See [1] for more details about the 2D Gaussian function.

References

Attributes Summary

amplitude

input_units

This property is used to indicate what units or sets of units the evaluate method expects, and returns a dictionary mapping inputs to units (or None if any units are accepted).

param_names

Names of the parameters that describe models of this type.

theta

x_fwhm

Gaussian full width at half maximum in X.

x_mean

x_stddev

y_fwhm

Gaussian full width at half maximum in Y.

y_mean

y_stddev

Methods Summary

evaluate(x, y, amplitude, x_mean, y_mean, ...)

Two dimensional Gaussian function.

fit_deriv(x, y, amplitude, x_mean, y_mean, ...)

Two dimensional Gaussian function derivative with respect to parameters.

Attributes Documentation

amplitude = Parameter('amplitude', value=1.0)#
input_units#
param_names = ('amplitude', 'x_mean', 'y_mean', 'x_stddev', 'y_stddev', 'theta')#

Names of the parameters that describe models of this type.

The parameters in this tuple are in the same order they should be passed in when initializing a model of a specific type. Some types of models, such as polynomial models, have a different number of parameters depending on some other property of the model, such as the degree.

When defining a custom model class the value of this attribute is automatically set by the Parameter attributes defined in the class body.

theta = Parameter('theta', value=0.0)#
x_fwhm#

Gaussian full width at half maximum in X.

x_mean = Parameter('x_mean', value=0.0)#
x_stddev = Parameter('x_stddev', value=1.0)#
y_fwhm#

Gaussian full width at half maximum in Y.

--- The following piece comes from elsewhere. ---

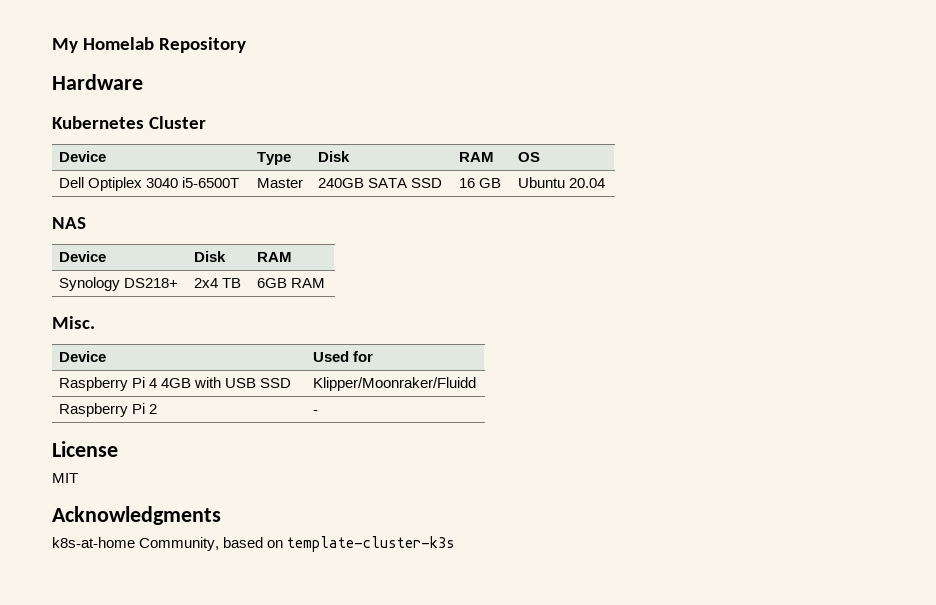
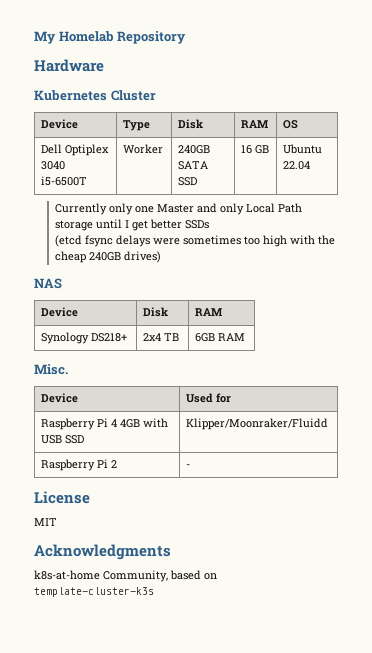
[256,178,303,188] Master -> [123,144,164,154] Worker
[569,178,606,188] 20.04 -> [283,161,311,170] [55,203,303,215] [55,219,210,231] [55,235,336,247] [55,251,162,263] 22.04 // Currently only one Master and only Local Path storage until I get better SSDs // (etcd fsync delays were sometimes too high with the cheap 240GB drives)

y_mean = Parameter('y_mean', value=0.0)#
y_stddev = Parameter('y_stddev', value=1.0)#

Methods Documentation

static evaluate(x, y, amplitude, x_mean, y_mean, x_stddev, y_stddev, theta)[source]#

Two dimensional Gaussian function.

static fit_deriv(x, y, amplitude, x_mean, y_mean, x_stddev, y_stddev, theta)[source]#

Two dimensional Gaussian function derivative with respect to parameters.